SOF can be satisfied by… I performance and 2 Writing and 3….
3) Judicial admission of sale of goods agreement
Admission - statement by D acknowledging the agreement
Judicial - statement appeared in pleadings or testimony or in response to discovery.
Equal Dignity Rule (auth to enter into K for someone else)
Authorization must be in writing IF the K to be signed is within the SOF.
Contract Mods - when is there a legal requirement of written evidence for a contract mod
1) loook at the deal with the alleged change and
2) determine whether the deal with the alleged change would be within the SOF. If so, then as a matter of law, the alleged mod must be in writing.
(lease mod less than 1 year = no writing; lease mod more than 1 year = writing). Mod to Goods K over $500 = writing; Mod too goods K under $500 = no writing.

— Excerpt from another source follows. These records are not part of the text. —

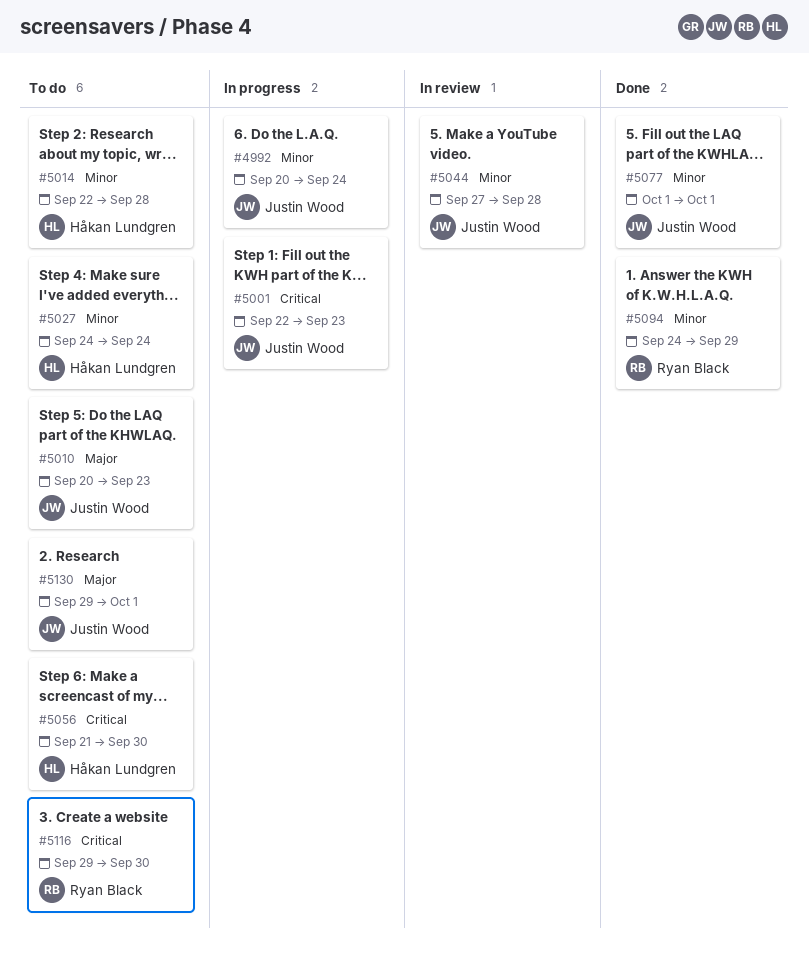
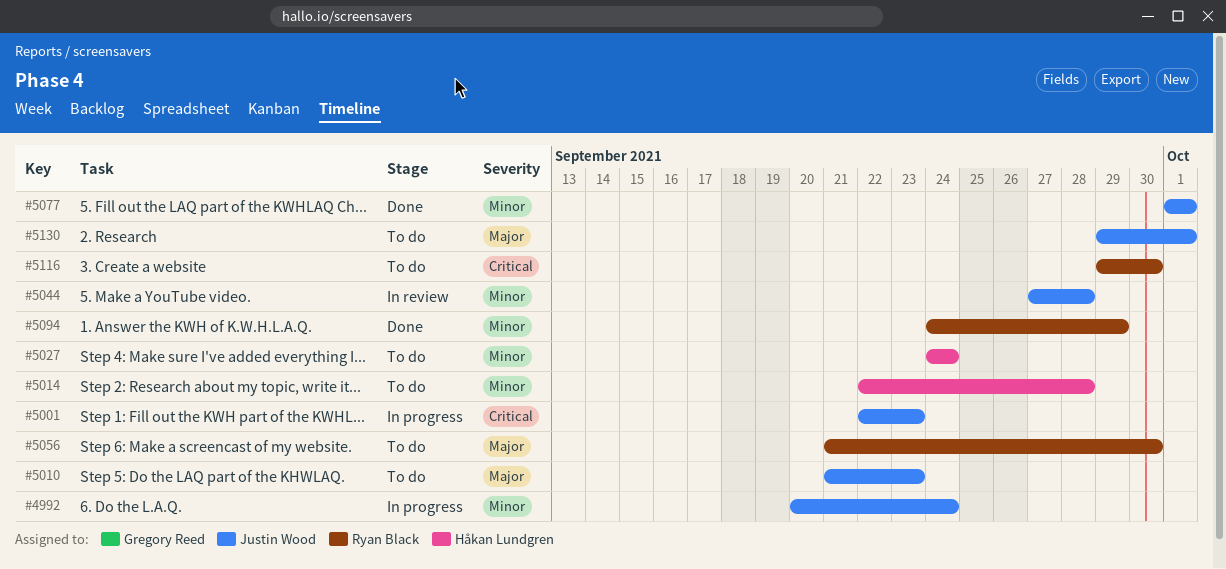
#5010, start: Sep 20 -> Sep 21
#5056, owner: Håkan Lundgren -> Ryan Black
#5056, priority: Critical -> Major

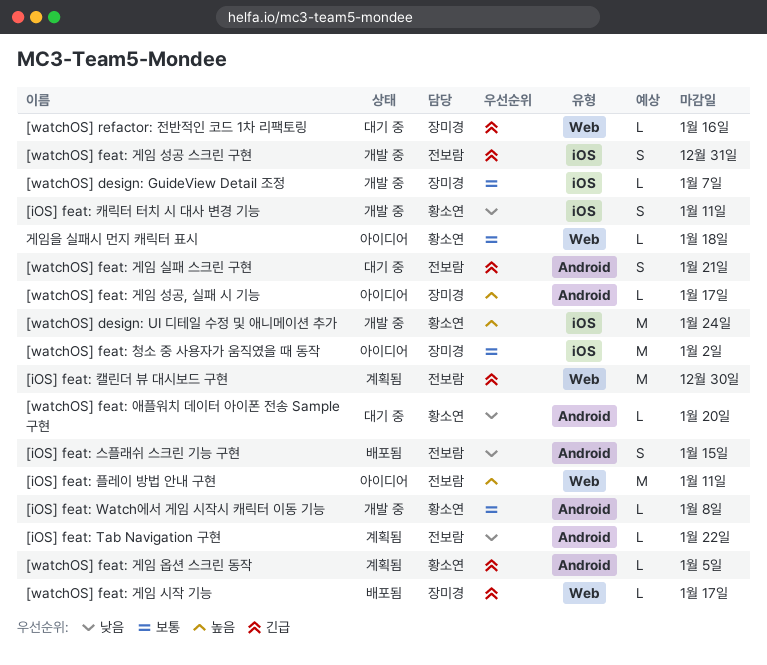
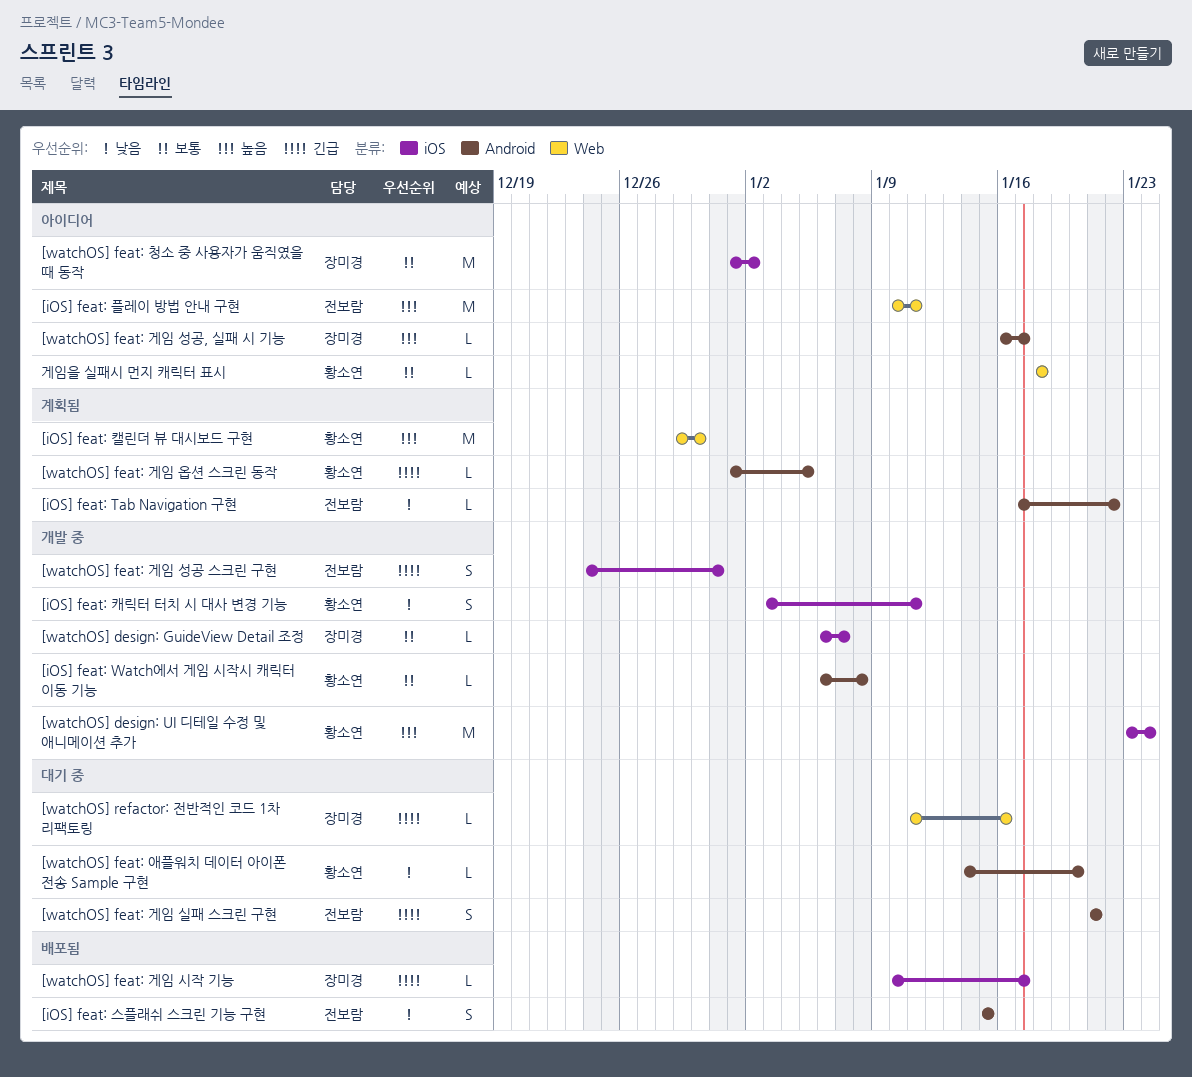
[iOS] feat: 캘린더 뷰 대시보드 구현, owner: 전보람 -> 황소연
[iOS] feat: 캘린더 뷰 대시보드 구현, priority: 긴급 -> 높음
[watchOS] feat: 게임 시작 기능, label: Web -> iOS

Under COMMON LAW, contract provisions requiring all mods to be in writing are IGNORED.
Under UCC, K provisions requiring written Mod are effective unless waived.
If subject matter illegal then agreement void.
If subject matter legal but purpose is illegal then agreement enforceable only by person who did NOT know of the illegal purpose.
Misrepresentation - False assertion of fact OR concealment of facts. No requirement of fraud
Even honest misrepresentation allows Buyer to cancel K.
Duress: physical or economic
Economic duress includes (a) a bud guy with improper threat (b) vulnerable guy with no reasonable alternative but to agree to the threat.
Unconsionability applies to all K law and empowers a court to refuse to enforce all or part of an agreement. Two basic tests…
Unfair surprise and oppressive terms are tested as of the time the agreement was made. Q for the judge.
Along term K that now looks one sided is NOT unconscionable.
Ambiguity in words of agreement.
No K if (1) parties use a material term that is open to at least 2 reasonable interpretations AND (2) each party attaches a different meaning to the term AND (3) Neither party knows or has reason to know the term is open to at least 2 reasonable interpretations.
If one party knew of the ambiguity, then K is valid under the innocent party’s terms.
Mistake of fact existing at time of K
No K if (1) both parties mistaken and (2) basic assumption of fact, and (3) materially affects the agreed exchange.
if mutual mistake as to what it is, the existence of the subject matter then agreement not legally enforceable.
if mistake is to value/worth then agreement still enforceable.